═════ Source data ═════

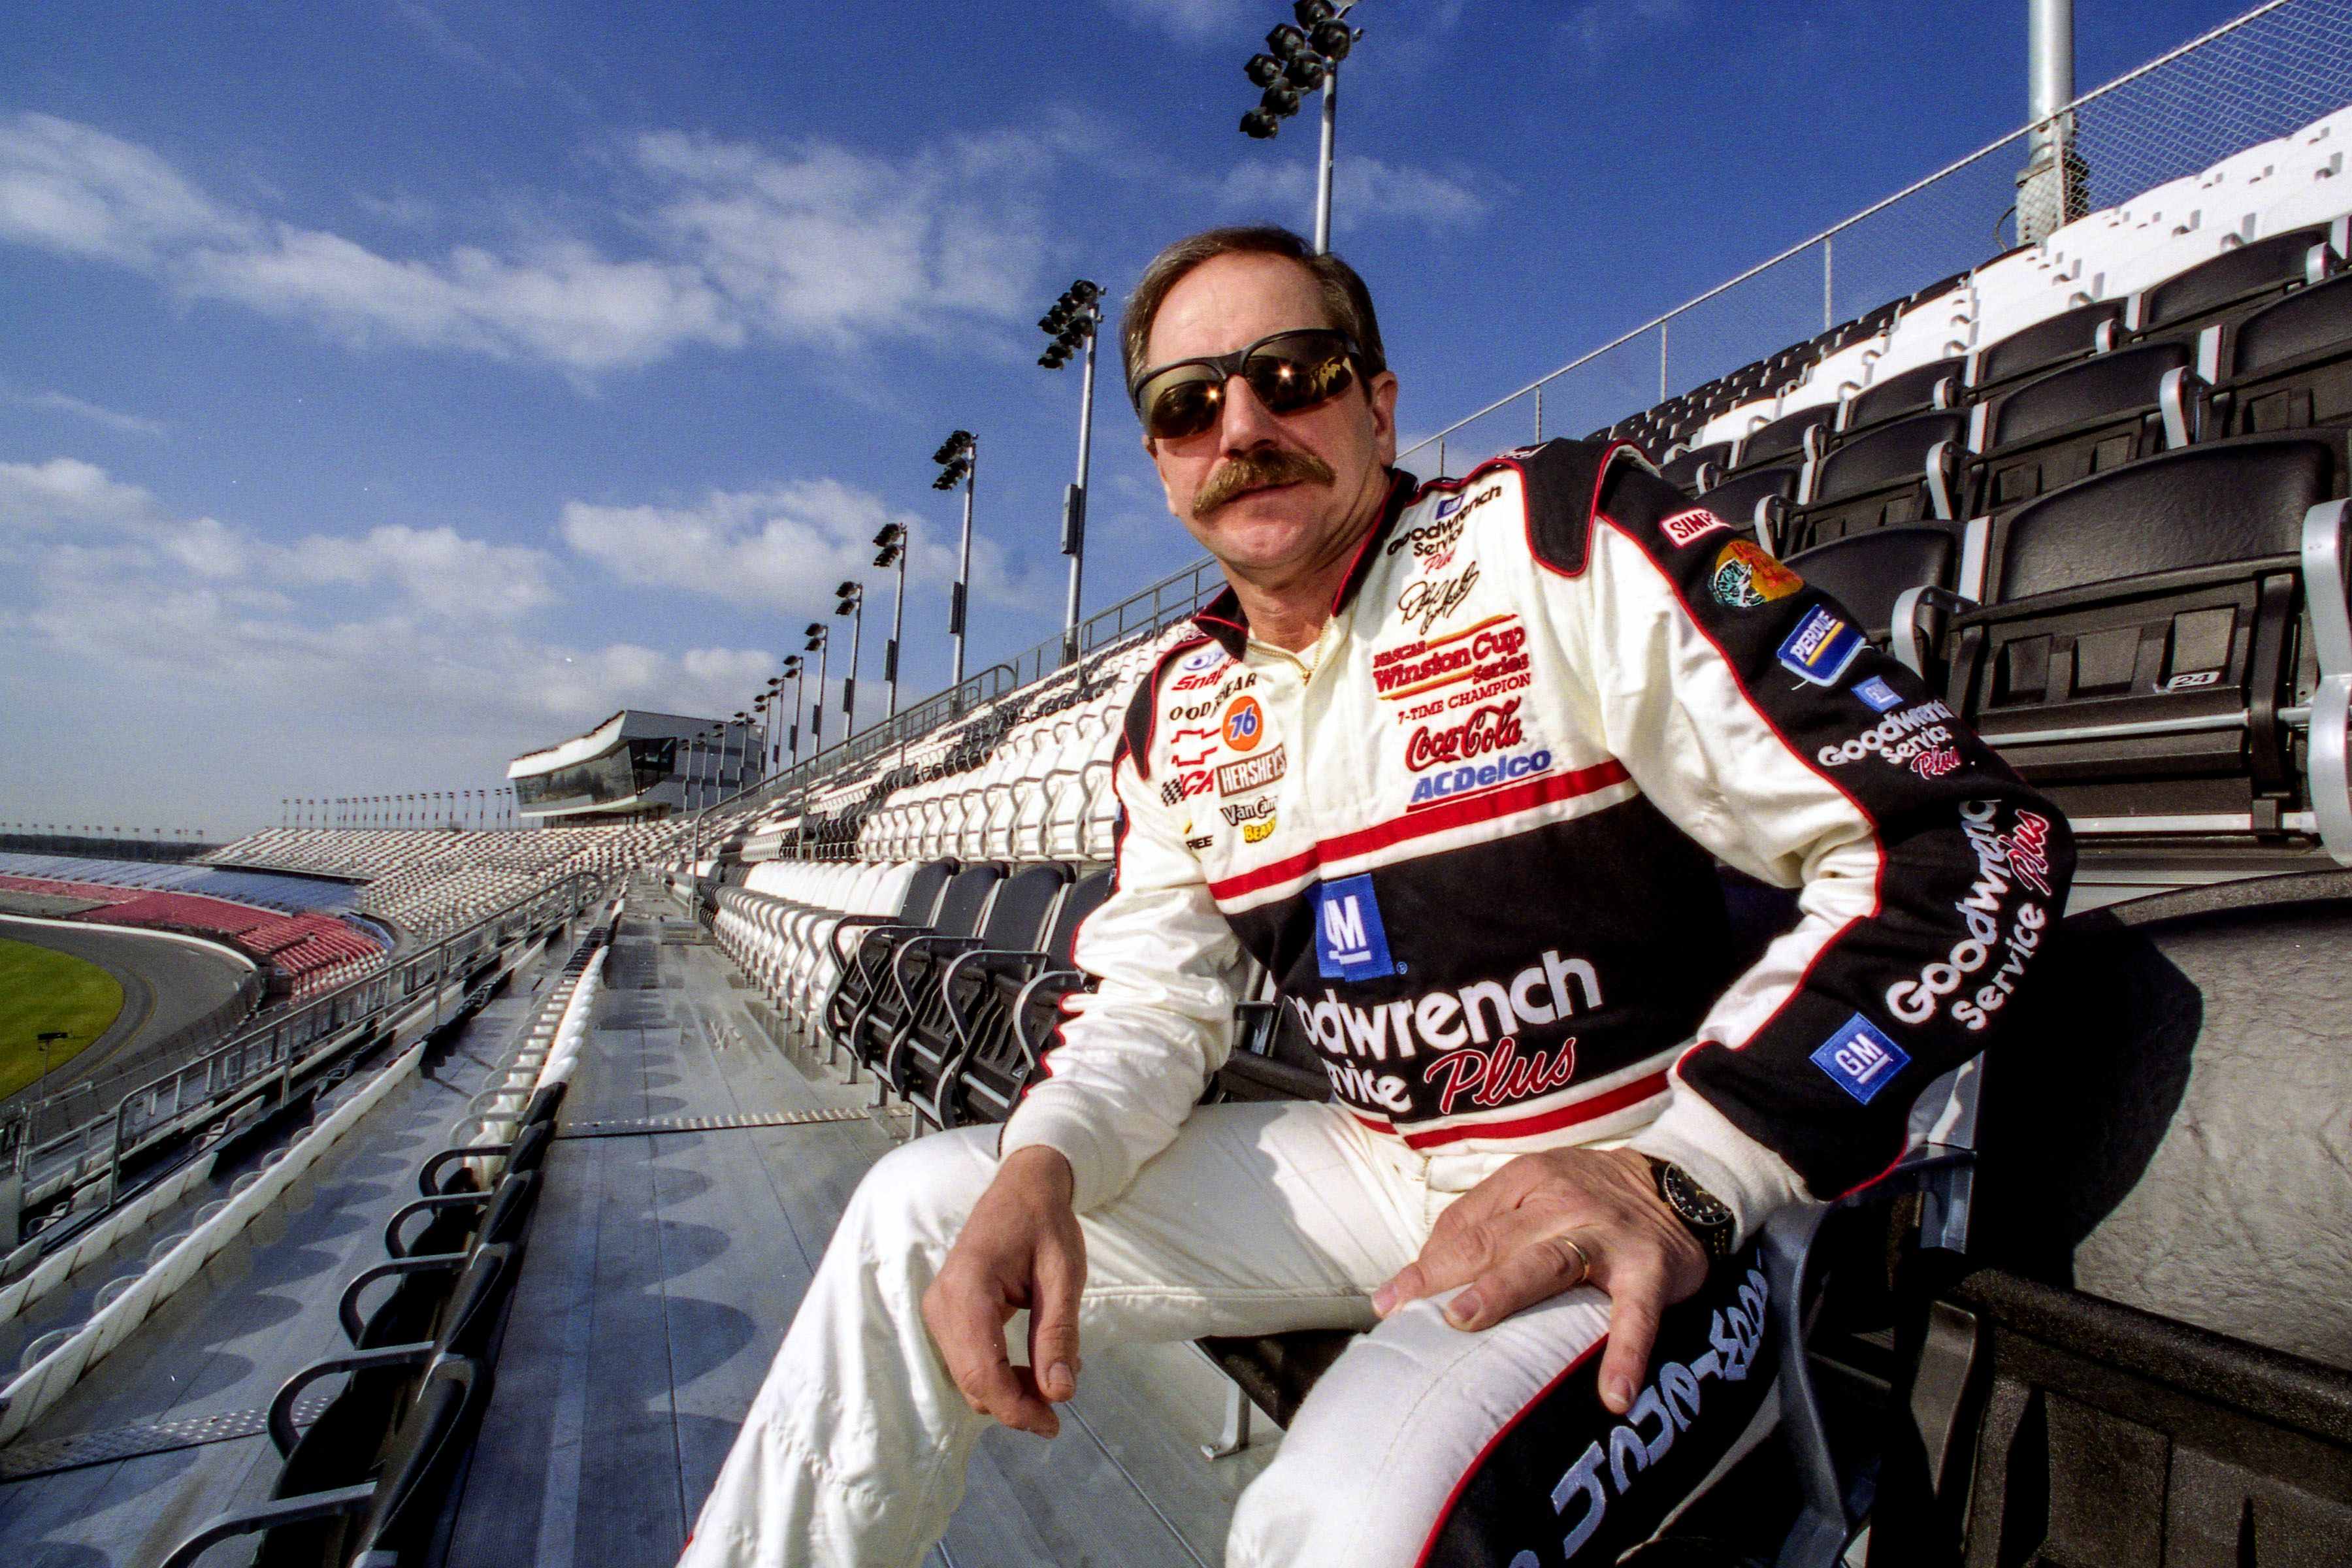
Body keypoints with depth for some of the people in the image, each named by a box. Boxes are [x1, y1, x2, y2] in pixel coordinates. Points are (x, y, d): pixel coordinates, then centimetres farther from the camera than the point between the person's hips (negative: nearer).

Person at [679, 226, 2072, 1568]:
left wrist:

═════
═════ Source data ═════

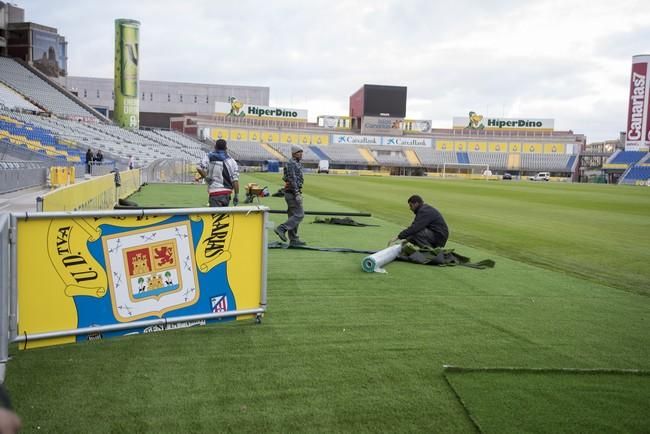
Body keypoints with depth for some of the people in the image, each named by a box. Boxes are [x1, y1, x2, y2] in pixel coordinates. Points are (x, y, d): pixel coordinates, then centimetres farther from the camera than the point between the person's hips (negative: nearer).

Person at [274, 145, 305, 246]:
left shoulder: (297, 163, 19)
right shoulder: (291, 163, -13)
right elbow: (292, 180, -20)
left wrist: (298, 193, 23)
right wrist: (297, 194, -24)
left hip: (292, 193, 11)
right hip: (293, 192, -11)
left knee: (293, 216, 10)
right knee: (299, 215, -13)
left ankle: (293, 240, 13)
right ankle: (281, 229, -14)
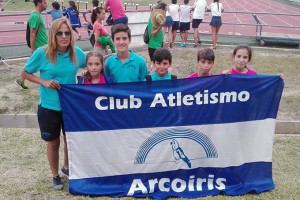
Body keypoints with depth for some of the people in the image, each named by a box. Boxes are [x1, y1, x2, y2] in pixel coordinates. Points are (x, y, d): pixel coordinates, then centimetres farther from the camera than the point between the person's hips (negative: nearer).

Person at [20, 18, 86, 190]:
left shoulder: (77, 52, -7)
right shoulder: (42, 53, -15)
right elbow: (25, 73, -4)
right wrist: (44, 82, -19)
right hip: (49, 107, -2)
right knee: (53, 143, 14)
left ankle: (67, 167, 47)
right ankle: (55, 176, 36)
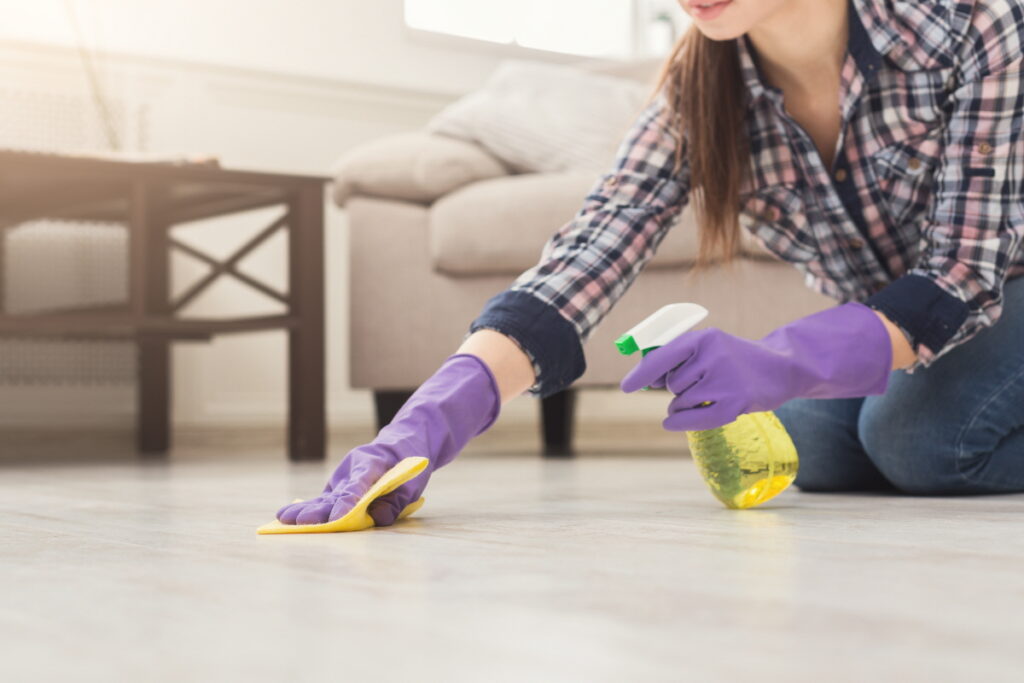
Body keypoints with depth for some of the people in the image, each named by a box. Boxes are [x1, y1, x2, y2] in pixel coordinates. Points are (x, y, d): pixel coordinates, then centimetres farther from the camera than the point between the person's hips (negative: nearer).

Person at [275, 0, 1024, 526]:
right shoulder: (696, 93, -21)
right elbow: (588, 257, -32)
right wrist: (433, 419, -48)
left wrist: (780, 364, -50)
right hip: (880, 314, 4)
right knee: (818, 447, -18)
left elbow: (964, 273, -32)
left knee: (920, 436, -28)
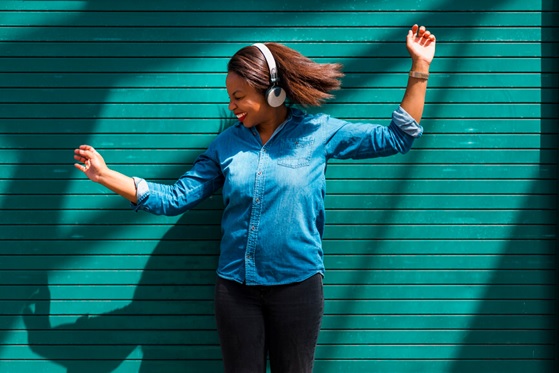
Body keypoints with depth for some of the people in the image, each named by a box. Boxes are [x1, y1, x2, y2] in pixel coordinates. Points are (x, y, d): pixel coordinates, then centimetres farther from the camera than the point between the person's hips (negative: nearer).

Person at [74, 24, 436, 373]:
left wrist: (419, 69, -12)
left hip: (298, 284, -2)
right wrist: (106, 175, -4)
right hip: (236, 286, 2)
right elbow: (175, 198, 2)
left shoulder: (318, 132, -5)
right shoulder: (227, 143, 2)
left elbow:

═════

#### [What you are asked to do]
Look through the material and find each line that includes "wrist", then copy it.

#### [Problem solution]
left wrist:
left wrist: (298, 193, 23)
right wrist: (297, 194, -24)
right wrist: (44, 82, -19)
right wrist: (433, 419, -48)
left wrist: (780, 364, -50)
left wrist: (419, 69, -12)
right wrist: (106, 175, -4)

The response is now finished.